Ask yourself then: what is a dance company doing at 5am on a Townsville headland overlooking the Coral Sea and Magnetic Island – where there are no dancers? Perhaps this is symbolic? You can extract whatever meaning you may wish, but what then is this thing called Awake, and how could it be an apt response to what we are currently, collectively going through?

It isn’t a dance piece. It isn’t an art installation. It isn’t entertainment. It doesn’t require applause. It does have artistic elements and ultimately it is up to you how you respond.

Think then of the premise. Present yourself on Townsville’s picturesque Strand before 5am for about an hour. Bring your chair or a picnic blanket, and – if you are organised enough (unlike me) – a keep-cup of tea or coffee and witness the dawn breaking.

Under COVID-safe conditions, every audience member is given a headset and you are encouraged to make yourselves comfortable as you look east across a calm Coral Sea. Magnetic Island is off to the left with a layer of cloud just topping its mountains; to the right, the lights of Townsville’s port. Further south the mountains of Cape Cleveland are also covered in a layer of cloud.

It isn’t a dance piece. It isn’t an art installation. It isn’t entertainment. It doesn’t require applause.

Through the headsets the atmospheric music gently begins. Written specifically for this project by Tom Snowdon and Willaris. K, the score is a reflective, almost hypnotic combination of music and early morning birdsong.

On the horizon there are orange streaks in the sky as it begins to light up.

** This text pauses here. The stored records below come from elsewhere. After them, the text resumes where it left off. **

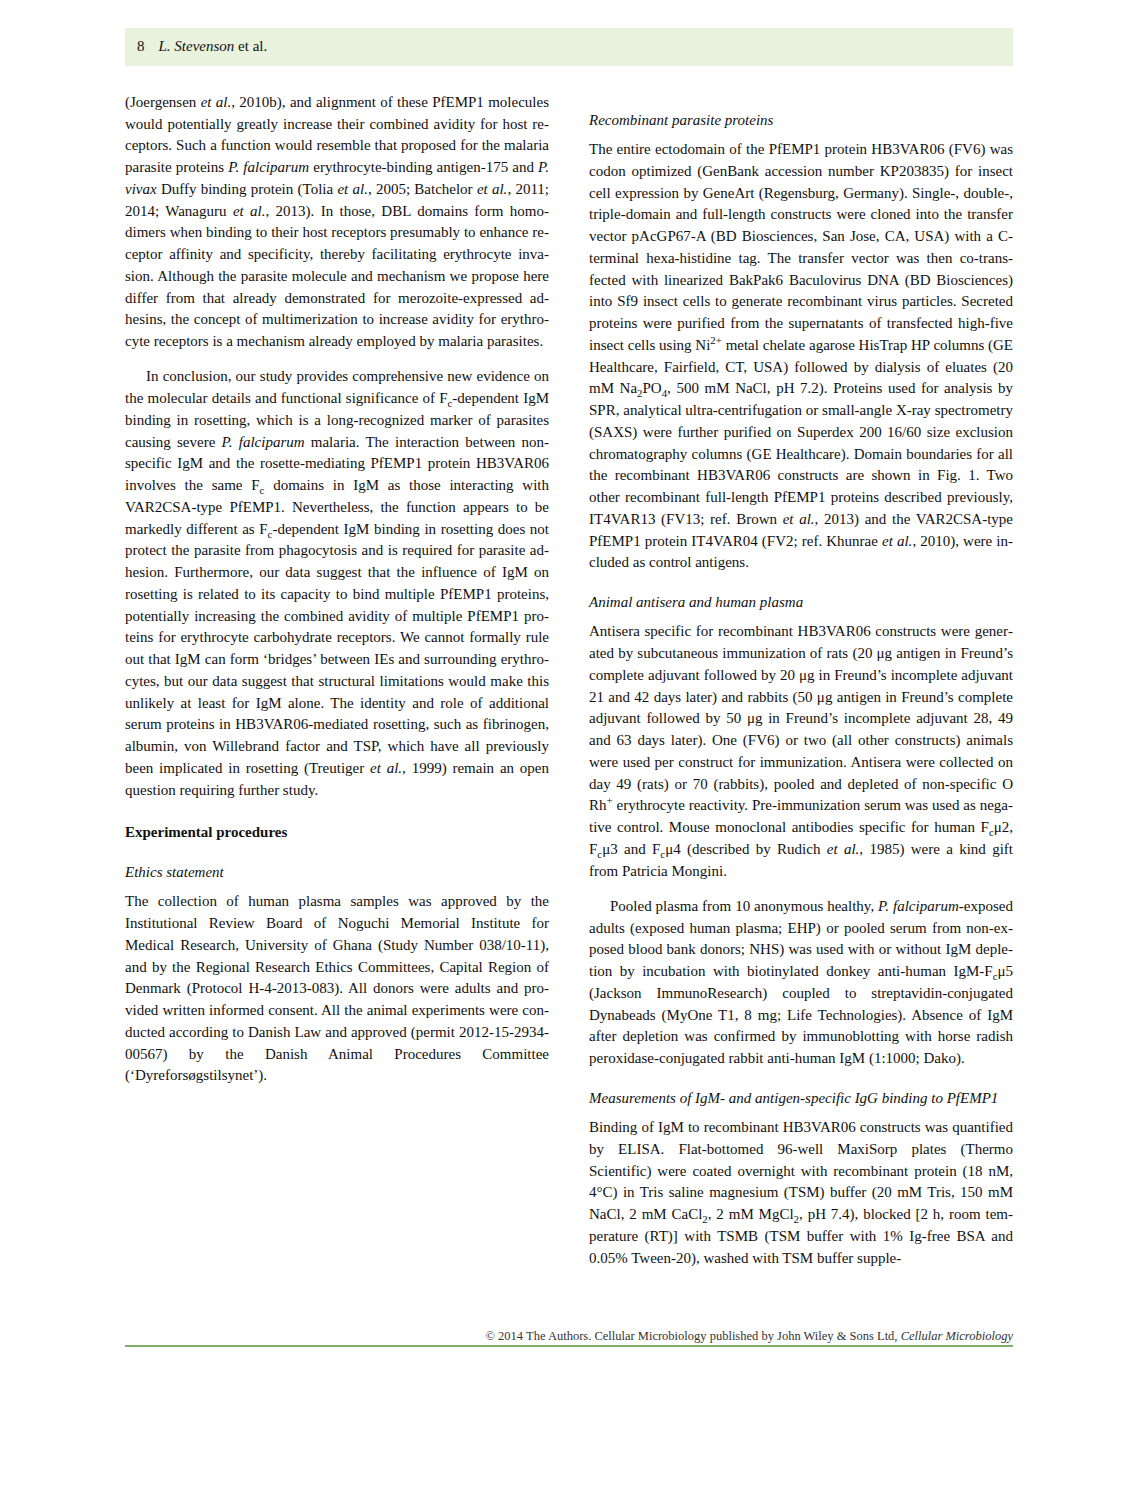8 L. Stevenson et al.
(Joergensen et al., 2010b), and alignment of these PfEMP1 molecules would potentially greatly increase their combined avidity for host receptors. Such a function would resemble that proposed for the malaria parasite proteins P. falciparum erythrocyte-binding antigen-175 and P. vivax Duffy binding protein (Tolia et al., 2005; Batchelor et al., 2011; 2014; Wanaguru et al., 2013). In those, DBL domains form homo-dimers when binding to their host receptors presumably to enhance receptor affinity and specificity, thereby facilitating erythrocyte invasion. Although the parasite molecule and mechanism we propose here differ from that already demonstrated for merozoite-expressed adhesins, the concept of multimerization to increase avidity for erythrocyte receptors is a mechanism already employed by malaria parasites.
In conclusion, our study provides comprehensive new evidence on the molecular details and functional significance of Fc-dependent IgM binding in rosetting, which is a long-recognized marker of parasites causing severe P. falciparum malaria. The interaction between non-specific IgM and the rosette-mediating PfEMP1 protein HB3VAR06 involves the same Fc domains in IgM as those interacting with VAR2CSA-type PfEMP1. Nevertheless, the function appears to be markedly different as Fc-dependent IgM binding in rosetting does not protect the parasite from phagocytosis and is required for parasite adhesion. Furthermore, our data suggest that the influence of IgM on rosetting is related to its capacity to bind multiple PfEMP1 proteins, potentially increasing the combined avidity of multiple PfEMP1 proteins for erythrocyte carbohydrate receptors. We cannot formally rule out that IgM can form ‘bridges’ between IEs and surrounding erythrocytes, but our data suggest that structural limitations would make this unlikely at least for IgM alone. The identity and role of additional serum proteins in HB3VAR06-mediated rosetting, such as fibrinogen, albumin, von Willebrand factor and TSP, which have all previously been implicated in rosetting (Treutiger et al., 1999) remain an open question requiring further study.
Experimental procedures
Ethics statement
The collection of human plasma samples was approved by the Institutional Review Board of Noguchi Memorial Institute for Medical Research, University of Ghana (Study Number 038/10-11), and by the Regional Research Ethics Committees, Capital Region of Denmark (Protocol H-4-2013-083). All donors were adults and provided written informed consent. All the animal experiments were conducted according to Danish Law and approved (permit 2012-15-2934-00567) by the Danish Animal Procedures Committee (‘Dyreforsøgstilsynet’).
Recombinant parasite proteins
The entire ectodomain of the PfEMP1 protein HB3VAR06 (FV6) was codon optimized (GenBank accession number KP203835) for insect cell expression by GeneArt (Regensburg, Germany). Single-, double-, triple-domain and full-length constructs were cloned into the transfer vector pAcGP67-A (BD Biosciences, San Jose, CA, USA) with a C-terminal hexa-histidine tag. The transfer vector was then co-transfected with linearized BakPak6 Baculovirus DNA (BD Biosciences) into Sf9 insect cells to generate recombinant virus particles. Secreted proteins were purified from the supernatants of transfected high-five insect cells using Ni2+ metal chelate agarose HisTrap HP columns (GE Healthcare, Fairfield, CT, USA) followed by dialysis of eluates (20 mM Na2PO4, 500 mM NaCl, pH 7.2). Proteins used for analysis by SPR, analytical ultra-centrifugation or small-angle X-ray spectrometry (SAXS) were further purified on Superdex 200 16/60 size exclusion chromatography columns (GE Healthcare). Domain boundaries for all the recombinant HB3VAR06 constructs are shown in Fig. 1. Two other recombinant full-length PfEMP1 proteins described previously, IT4VAR13 (FV13; ref. Brown et al., 2013) and the VAR2CSA-type PfEMP1 protein IT4VAR04 (FV2; ref. Khunrae et al., 2010), were included as control antigens.
Animal antisera and human plasma
Antisera specific for recombinant HB3VAR06 constructs were generated by subcutaneous immunization of rats (20 μg antigen in Freund’s complete adjuvant followed by 20 μg in Freund’s incomplete adjuvant 21 and 42 days later) and rabbits (50 μg antigen in Freund’s complete adjuvant followed by 50 μg in Freund’s incomplete adjuvant 28, 49 and 63 days later). One (FV6) or two (all other constructs) animals were used per construct for immunization. Antisera were collected on day 49 (rats) or 70 (rabbits), pooled and depleted of non-specific O Rh+ erythrocyte reactivity. Pre-immunization serum was used as negative control. Mouse monoclonal antibodies specific for human Fcμ2, Fcμ3 and Fcμ4 (described by Rudich et al., 1985) were a kind gift from Patricia Mongini.
Pooled plasma from 10 anonymous healthy, P. falciparum-exposed adults (exposed human plasma; EHP) or pooled serum from non-exposed blood bank donors; NHS) was used with or without IgM depletion by incubation with biotinylated donkey anti-human IgM-Fcμ5 (Jackson ImmunoResearch) coupled to streptavidin-conjugated Dynabeads (MyOne T1, 8 mg; Life Technologies). Absence of IgM after depletion was confirmed by immunoblotting with horse radish peroxidase-conjugated rabbit anti-human IgM (1:1000; Dako).
Measurements of IgM- and antigen-specific IgG binding to PfEMP1
Binding of IgM to recombinant HB3VAR06 constructs was quantified by ELISA. Flat-bottomed 96-well MaxiSorp plates (Thermo Scientific) were coated overnight with recombinant protein (18 nM, 4°C) in Tris saline magnesium (TSM) buffer (20 mM Tris, 150 mM NaCl, 2 mM CaCl2, 2 mM MgCl2, pH 7.4), blocked [2 h, room temperature (RT)] with TSMB (TSM buffer with 1% Ig-free BSA and 0.05% Tween-20), washed with TSM buffer supple-
© 2014 The Authors. Cellular Microbiology published by John Wiley & Sons Ltd, Cellular Microbiology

The colours change hue and shade every minute as the new day begins and nature’s light show is in full swing. There is the odd spit of rain to add to the sensory perception, while seabirds dodge across the water and glide over our heads, perhaps puzzled by the unusual phenomenon of all these strange humans out so early and sitting motionless on the headland.

On schedule the Magnetic Island ferry glides out of the port while a couple of intrepid kayakers stroke steadily across the water, all to the accompaniment of this gentle and non-intrusive soundtrack that only we can hear.

For 45 minutes, we witness this new day break as we simply sit and think. In our busy lives, how often have we been urged to “take time to smell the roses”? Well hey, this is precisely what is happening, and in a strange way this makes an unspoken comment on what we are currently experiencing.

The experience does not preach. It ultimately says – just “be”. It says – don’t take the beauty and art around you for granted, draw strength from it. Sit. Listen. Observe. Think. Be.

At the end of the 45 minutes, those that were present did not applaud. That would have been an inaccurate response. There was no sense of any need or desire for anyone to summarily grab their gear and depart because there was somewhere else they had to be. Instead, there was a quiet, contemplative dispersal, while some sat still for up to 15 minutes, comfortable in their individual responses to what they had just experienced.

Art does, after all, imitate life – or is it the other way round?

Note: It is impossible to rate this one as it does not sit on any known scale of measurement. Therefore, no star rating.

Awake
A Dancenorth presentation in association with Northern Australian Festival of the Arts

Strand Headland, Townsville
Until 31 October 2020

Trevor Keeling
About the Author
Trevor Keeling has been involved in the arts and creative industries for 40 years in Australia, South Africa and Zimbabwe. He has been an actor, theatre director, journalist and critic, publisher, broadcaster, music festival director, event manager and arts administrator. Since coming to Australia in 1991, he appeared in numerous productions in Adelaide, and was Festival Director of the Glenelg Jazz Festival for six years. He was General Manager of Dancenorth in Townsville (2005-2006 and 2011-2014) and for three years was CEO of Mirndiyan Gunana Aboriginal Corporation, which included managing the world-renowned Indigenous Mornington Island Dancers. He has worked in urban, regional and remote environments in Australia and has a particular focus on regional arts and the connection to community.